Kenya Airways’ Rightsizing Exercise May Not Be As Easy As Its Pay Cut Move
As the coronavirus pandemic takes its heavy toll on the world’s aviation industry, it is hardly an abnormalcy for an airline to consider restructuring its business to survive the pandemic’s financial/economic implications. Pay cuts are often a part of the business sustenance plan, but Kenya Airways (KQ) going a step further to furlough staff may run its entire survival plan into a brick wall.
KQ, Kenya Airways, the flag carrier airline of Kenya, has informed its employees that it will be laying off an unspecified number of workers, reduce its network and shed some of it assets to survive the high tide of Covid-19. The internal memo passed indicates that the business’ short and medium-term projections show that it needs to reduce its operations before scaling back up. The rightsizing exercise will be completed by the end of September (2020).

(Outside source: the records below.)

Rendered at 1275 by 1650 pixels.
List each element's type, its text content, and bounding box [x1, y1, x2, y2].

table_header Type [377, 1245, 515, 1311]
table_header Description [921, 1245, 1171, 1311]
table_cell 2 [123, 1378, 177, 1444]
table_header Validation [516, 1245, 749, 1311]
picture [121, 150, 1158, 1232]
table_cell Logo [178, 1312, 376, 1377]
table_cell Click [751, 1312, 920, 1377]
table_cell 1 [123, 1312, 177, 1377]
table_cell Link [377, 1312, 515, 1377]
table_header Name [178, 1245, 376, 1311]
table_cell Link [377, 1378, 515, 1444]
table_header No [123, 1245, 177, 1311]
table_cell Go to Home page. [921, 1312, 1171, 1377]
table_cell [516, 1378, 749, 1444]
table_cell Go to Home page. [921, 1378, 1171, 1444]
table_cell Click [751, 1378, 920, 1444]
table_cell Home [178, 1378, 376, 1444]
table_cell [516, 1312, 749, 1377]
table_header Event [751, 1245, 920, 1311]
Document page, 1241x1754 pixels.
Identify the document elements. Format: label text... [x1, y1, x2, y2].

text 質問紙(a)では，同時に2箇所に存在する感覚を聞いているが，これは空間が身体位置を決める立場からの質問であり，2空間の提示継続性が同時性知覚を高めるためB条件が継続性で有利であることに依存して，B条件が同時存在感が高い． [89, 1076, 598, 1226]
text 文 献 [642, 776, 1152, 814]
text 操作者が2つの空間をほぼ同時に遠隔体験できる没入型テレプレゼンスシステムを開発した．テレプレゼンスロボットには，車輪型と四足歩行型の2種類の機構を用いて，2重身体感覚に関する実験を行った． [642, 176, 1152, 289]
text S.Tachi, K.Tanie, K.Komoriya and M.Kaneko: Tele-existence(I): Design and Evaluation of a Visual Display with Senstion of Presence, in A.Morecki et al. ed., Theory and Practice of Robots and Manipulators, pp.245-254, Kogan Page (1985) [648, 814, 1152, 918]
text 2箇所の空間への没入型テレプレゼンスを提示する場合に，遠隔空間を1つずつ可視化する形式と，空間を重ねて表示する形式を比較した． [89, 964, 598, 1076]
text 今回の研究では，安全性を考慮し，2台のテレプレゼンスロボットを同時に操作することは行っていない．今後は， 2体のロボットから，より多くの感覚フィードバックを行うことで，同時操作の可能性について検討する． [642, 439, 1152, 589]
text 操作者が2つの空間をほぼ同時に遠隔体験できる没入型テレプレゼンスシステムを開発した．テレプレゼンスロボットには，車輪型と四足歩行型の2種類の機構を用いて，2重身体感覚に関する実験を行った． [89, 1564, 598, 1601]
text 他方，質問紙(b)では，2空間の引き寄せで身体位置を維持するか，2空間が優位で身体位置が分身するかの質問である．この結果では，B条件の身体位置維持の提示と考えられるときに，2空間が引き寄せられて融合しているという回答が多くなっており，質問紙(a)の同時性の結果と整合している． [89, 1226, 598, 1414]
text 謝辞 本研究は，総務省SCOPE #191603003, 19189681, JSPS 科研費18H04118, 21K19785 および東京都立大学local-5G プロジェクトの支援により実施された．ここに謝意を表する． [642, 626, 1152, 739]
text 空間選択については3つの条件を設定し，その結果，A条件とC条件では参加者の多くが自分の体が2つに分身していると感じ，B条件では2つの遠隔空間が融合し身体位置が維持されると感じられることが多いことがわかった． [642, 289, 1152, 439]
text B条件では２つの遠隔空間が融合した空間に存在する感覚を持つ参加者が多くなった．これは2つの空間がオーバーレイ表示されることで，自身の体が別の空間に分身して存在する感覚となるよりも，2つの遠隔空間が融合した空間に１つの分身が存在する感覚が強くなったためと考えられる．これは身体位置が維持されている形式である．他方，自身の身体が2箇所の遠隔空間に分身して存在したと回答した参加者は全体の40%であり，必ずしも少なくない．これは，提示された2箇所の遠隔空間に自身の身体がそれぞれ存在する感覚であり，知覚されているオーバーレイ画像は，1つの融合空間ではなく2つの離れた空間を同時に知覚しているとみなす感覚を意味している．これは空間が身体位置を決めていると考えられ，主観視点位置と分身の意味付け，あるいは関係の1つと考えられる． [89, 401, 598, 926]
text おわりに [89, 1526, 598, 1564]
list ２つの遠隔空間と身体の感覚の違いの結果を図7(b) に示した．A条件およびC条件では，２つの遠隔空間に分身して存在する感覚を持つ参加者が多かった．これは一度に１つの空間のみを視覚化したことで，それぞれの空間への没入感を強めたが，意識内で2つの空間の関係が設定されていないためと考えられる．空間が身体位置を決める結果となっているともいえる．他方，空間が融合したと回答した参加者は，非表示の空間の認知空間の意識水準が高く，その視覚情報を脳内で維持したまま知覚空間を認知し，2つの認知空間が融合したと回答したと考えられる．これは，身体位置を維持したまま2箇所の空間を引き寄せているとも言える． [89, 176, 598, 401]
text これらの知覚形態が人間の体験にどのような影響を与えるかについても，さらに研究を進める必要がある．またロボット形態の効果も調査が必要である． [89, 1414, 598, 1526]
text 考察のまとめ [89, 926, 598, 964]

The African bandwagon of carrier businesses are expected to lose up to USD 6 Bn in revenue this year, as planes have been grounded for the most time to curb the spread of the contagion. Even as airspaces carefully reopen, a substantial portion of Kenya Airways’ fleet will not get back in the air, even after it resumes flights in August (2020). The airlines, which had a 4,000-person workforce, a fleet of 36 and access to 54 global destinations, will operate with a minimal network when it resumes.
KQ Has Broken Wings
Even before the pandemic, Kenya Airways was not really in the right financial place, thanks to a familiar debt subject matter that seems to be a common problem in the African airspace sector. In December 2019, KQ issues a profit warning, indicating that its losses has increased to USD 129.7 Mn, up from USD 75.8 Mn in 2018. Staff costs subsequently went up by USD 9.1 Mn in to USD 158 Mn in 2019. This happened as the business’ total operating costs jumped to USD 1.3 Bn, thanks to increased operations and account estimate changes.
The last time KQ—which is mostly owned by the Kenyan government—reported profit was 8 years ago when it closed with a USD 16.6 Mn net earning. On the flipside, its worst financial year so far is 2016 when it recorded a loss of USD 262 Mn, more than double of the USD 102 Mn it forewent in 2017. In the past 5 years, the company has changed chief executives 3 times, struggling to compete with its regional rivals and to best is debt woes. KQ’s stock was suspended from trading on the Nairobi Securities Exchange (NSE) for 3 months effective July 3rd (2020) to pave way for the planned takeover by the government
The Paycut-Layoff Conundrum
As soon as the coronavirus crisis started affecting aviation in Africa, Kenya Airways cut the salaries of its workforce by as much as 80 percent. Amidst this, the airline was on the lookout for a government bailout to help it take care of running costs. The same employees that survived on only about 20 percent of their usual monthly paychecks now stand to lose their jobs altogether. The situation is already mixed in controversy, in part, because Michael Joseph, the airline’s chairman, said the decision to lay off workers and reduce operations is not informed by the failure to secure a bailout.
Normally pay cuts are a way to avoid laying off employees when the the dollar crunch does not allow a business to be flamboyant with its earnings, especially in times of such crisis. Laying off staff after they sustained months of only a fraction of their salaries isn’t so far from unusual. Nonetheless, long-lasting crises and continuously-shrinking economies make it a possibility that remuneration reductions won’t be enough to stave off layoffs. There are businesses who have wielded these two axes at the same time to keep their balance sheets healthy enough.
Not As Easy
A business like the Ethiopian Airlines has placed workers on unpaid leave, to report back to duty only when normal operations resume. Even though the decision was protested, a more severe one is laying off workers completely, as KQ is now set to do. As such, the Kenya Airline Pilots Association (KALPA) has poked holes into the planned sacking of staff because of its implications on their livelihoods.
“How is it that an organization which has been struggling to cover direct costs, including reduced salaries since April, now claim to be planning an expensive and costly staff rationalization exercise? The government is amid an initiative to nationalize the airline and this envisions not only retention but the creation of employment of opportunities. Your trajectory works against this endeavor,” says Muriithi Nyagah, General Secretary and CEO to KAPA.